**** Dataset entries ****

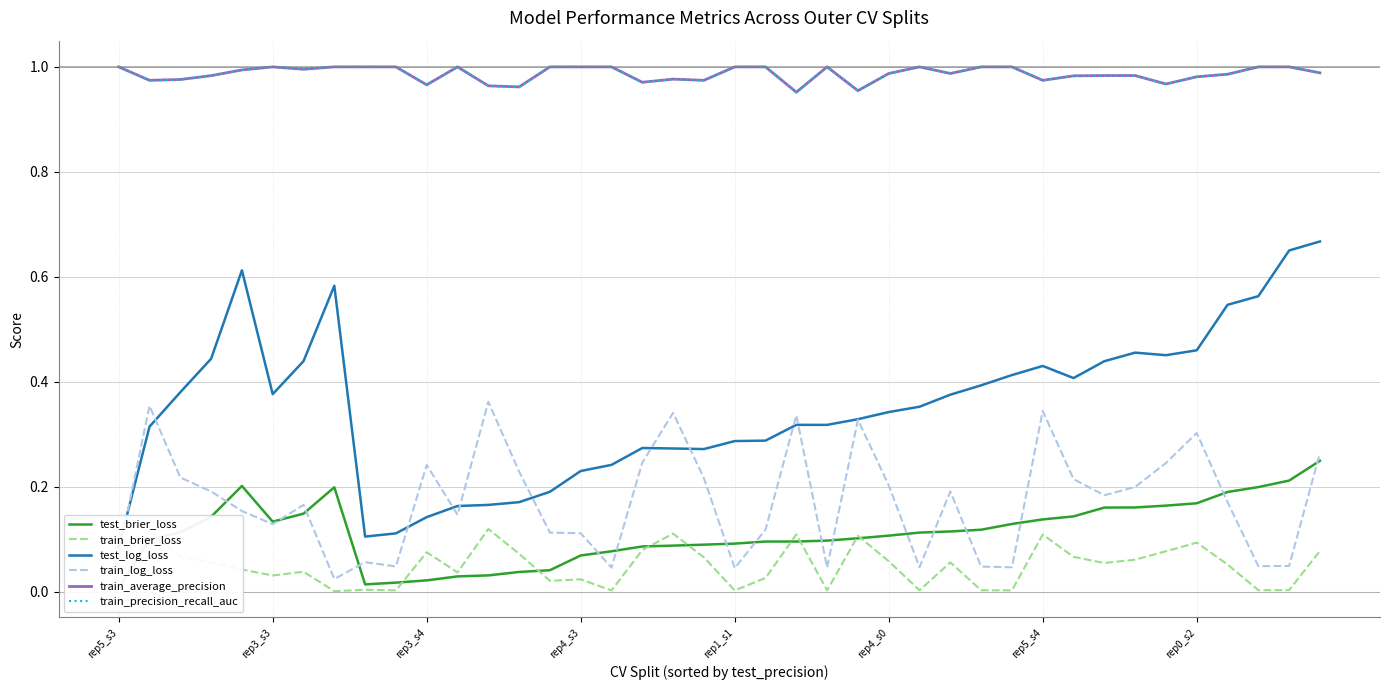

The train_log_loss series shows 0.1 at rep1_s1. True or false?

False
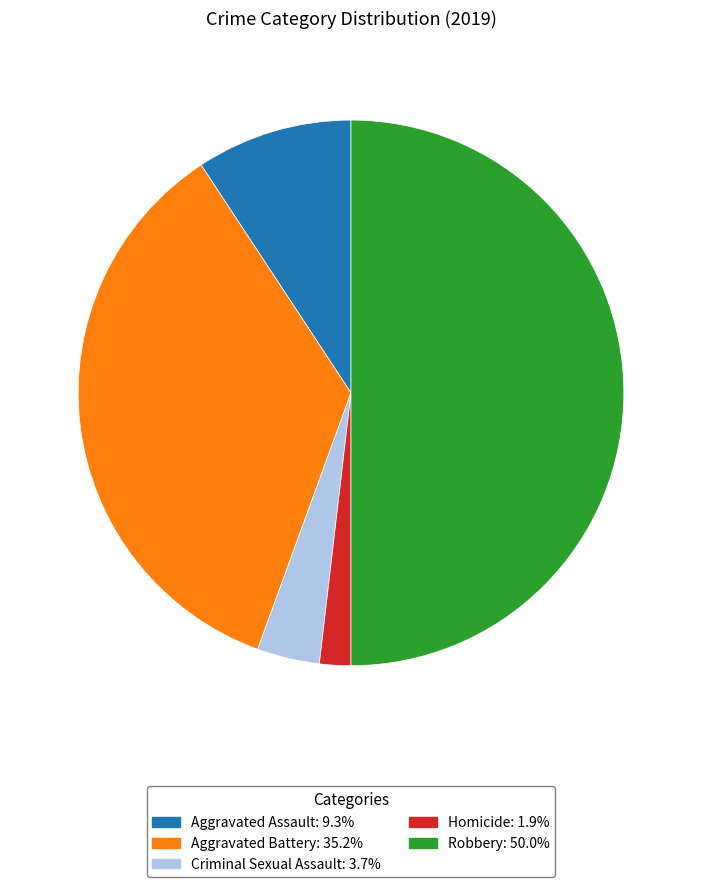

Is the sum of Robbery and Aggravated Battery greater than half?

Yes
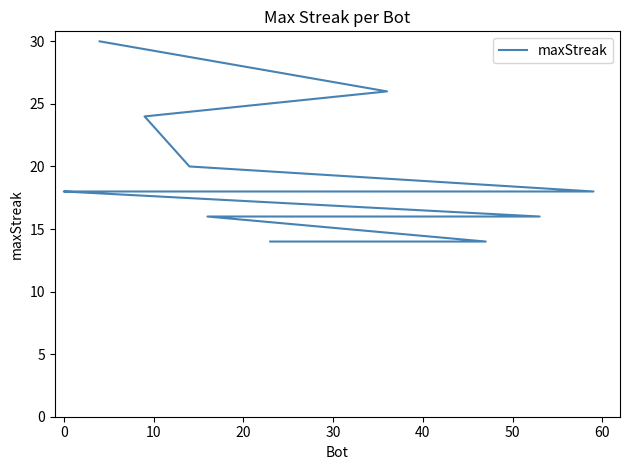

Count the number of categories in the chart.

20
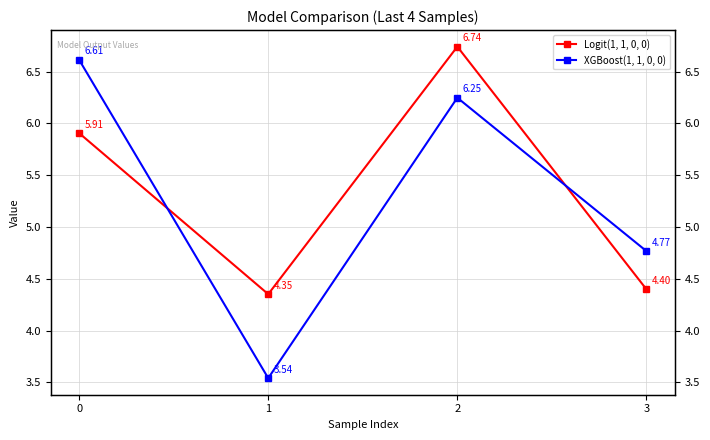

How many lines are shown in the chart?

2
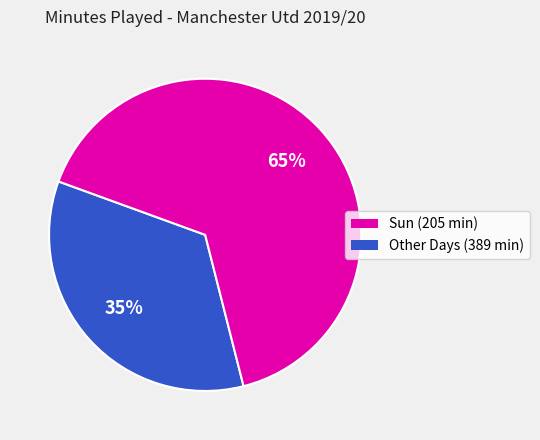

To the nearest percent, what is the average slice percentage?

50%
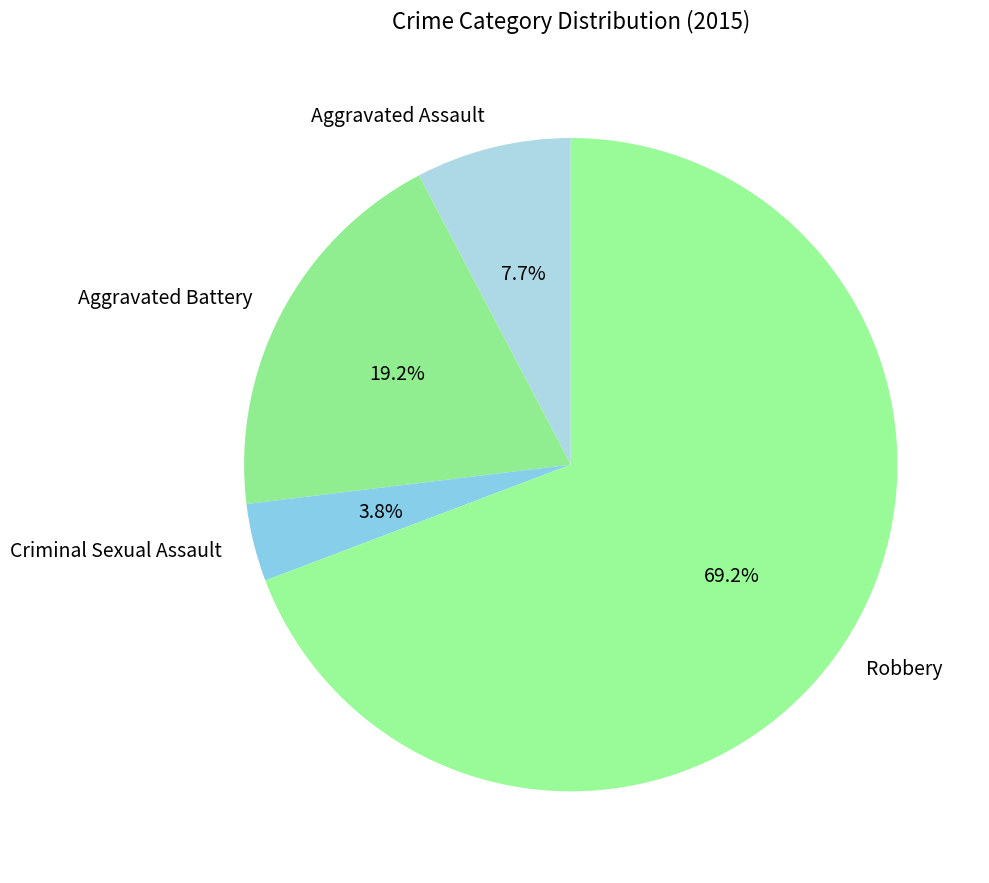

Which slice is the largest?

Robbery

****

Task description:
Copy the records word for word, beginning with the line that contains "Count the number of categories in the chart." and continuing through the end of the records. Leave the pictures out of your copy.

Exercise response:
Count the number of categories in the chart.

20

How many lines are shown in the chart?

2

To the nearest percent, what is the average slice percentage?

50%

Which slice is the largest?

Robbery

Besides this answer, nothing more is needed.